Sleep disordered breathing in bronchopulmonary dysplasia

Abstract

Background: There are limited data on the effect of bronchopulmonary dysplasia (BPD) on sleep disordered breathing (SDB). We hypothesized that both the severity of prematurity and BPD would increase the likelihood of SDB in early childhood. Our secondary aim was to evaluate the association of demographic factors on the development of SDB.

Methods: This is a retrospective study of patient factors and overnight polysomnogram (PSG) data of children enrolled in our BPD registry between 2008 and 2015. Association between PSG results and studied variables was assessed using multiple linear regression analysis.

Results: One-hundred-forty children underwent at least one sleep study on room air. The mean respiratory disturbance index (RDI) was elevated at 9.9 events/hr (SD: 10.1). The mean obstructive apnea-hypopnea index (OAHI) was 6.5 (9.1) events/hr and the mean central event rate of 3.0 (3.7) events/hr. RDI had decreased by 22% or 1.5 events/hour (95%CI: 0.6, 1.9) with each year of age (P = 0.005). Subjects with more severe respiratory disease had 38% more central events (P = 0.02). Infants exposed to secondhand smoke had 2.4% lower (P = 0.04) oxygen saturation nadirs and a pattern for more desaturation events. Non-white subjects were found to have 33% higher OAHI (P = 0.05), while white subjects had a 61% higher rate of central events (P < 0.001).

Conclusions: RDI was elevated in a selected BPD population compared to norms for non-preterm children. BPD severity, smoke exposure, and race may augment the severity of SDB. RDI improved with age but was still elevated by age 4, suggesting that this population is at risk for the sequelae of SDB.

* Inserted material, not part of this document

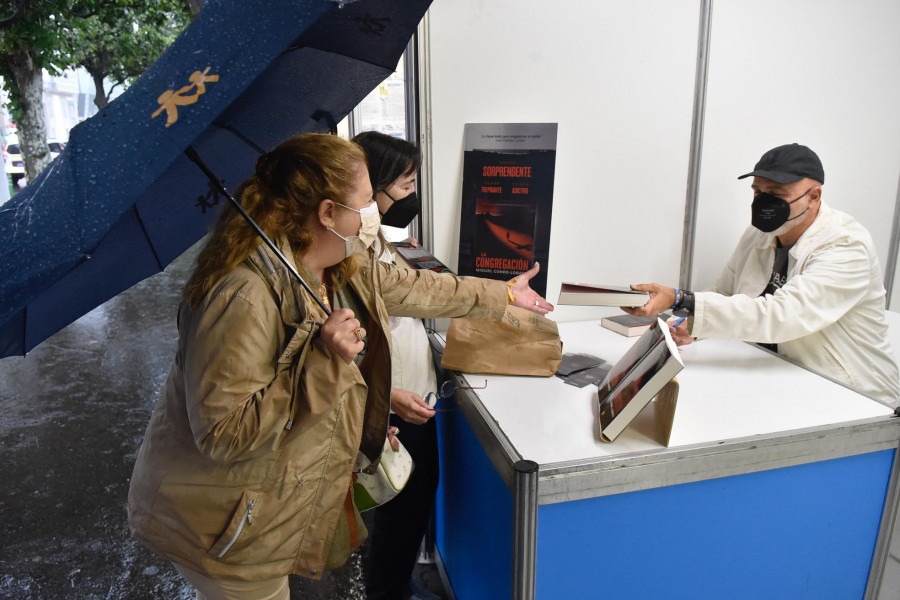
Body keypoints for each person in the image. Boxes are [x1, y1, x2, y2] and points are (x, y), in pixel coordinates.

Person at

Keywords: Sleep Apnea syndromes; polysomnogram; premature infants; sleep.

Figure 1

Subject Selection Flow Diagram. Genetic and congenital disorders excluded from analysis (N=7) include: 15q13 Deletion, Achondroplasia, DiGeorge Syndrome, Myotonic Dystrophy, Ehlers-Danlos Syndrome, Trisomy 21, and an Unidentified Genetic Disorder

Figure 2

RDI as a Function of Age. Each dot represents an individual subject’s first sleep study done completely off of oxygen (N=140). Dashed line represents multiple linear regression model (r=0.24; p=0.005) controlling for the geometric mean for gestational age (26.2 weeks).

Figure 3

Differences in Respiratory Events Between Caregiver-Identified Race. Lines represent regression models based on logarithmic transformation of respiratory events across age, controlling for gestational age and comparing between race. A: No significant difference in RDI between whites and non-whites (p=0.80). B: Whites have a significantly lower OAHI (r=0.23, p=0.05) and higher CI (r=0.52, p<0.001) compared to non-whites.

Figure 4

Difference in Oxygen Nadir between Tobacco Exposure Status. Scatterplot showing distribution of nocturnal oxygen nadir across age amongst individual subjects’ first study off oxygen (N=140). Lines represent regression analysis controlling for gestational age (geometric mean: 26.2 weeks), showing a difference between smoke exposed and unexposed children (r=0.29; p=0.035).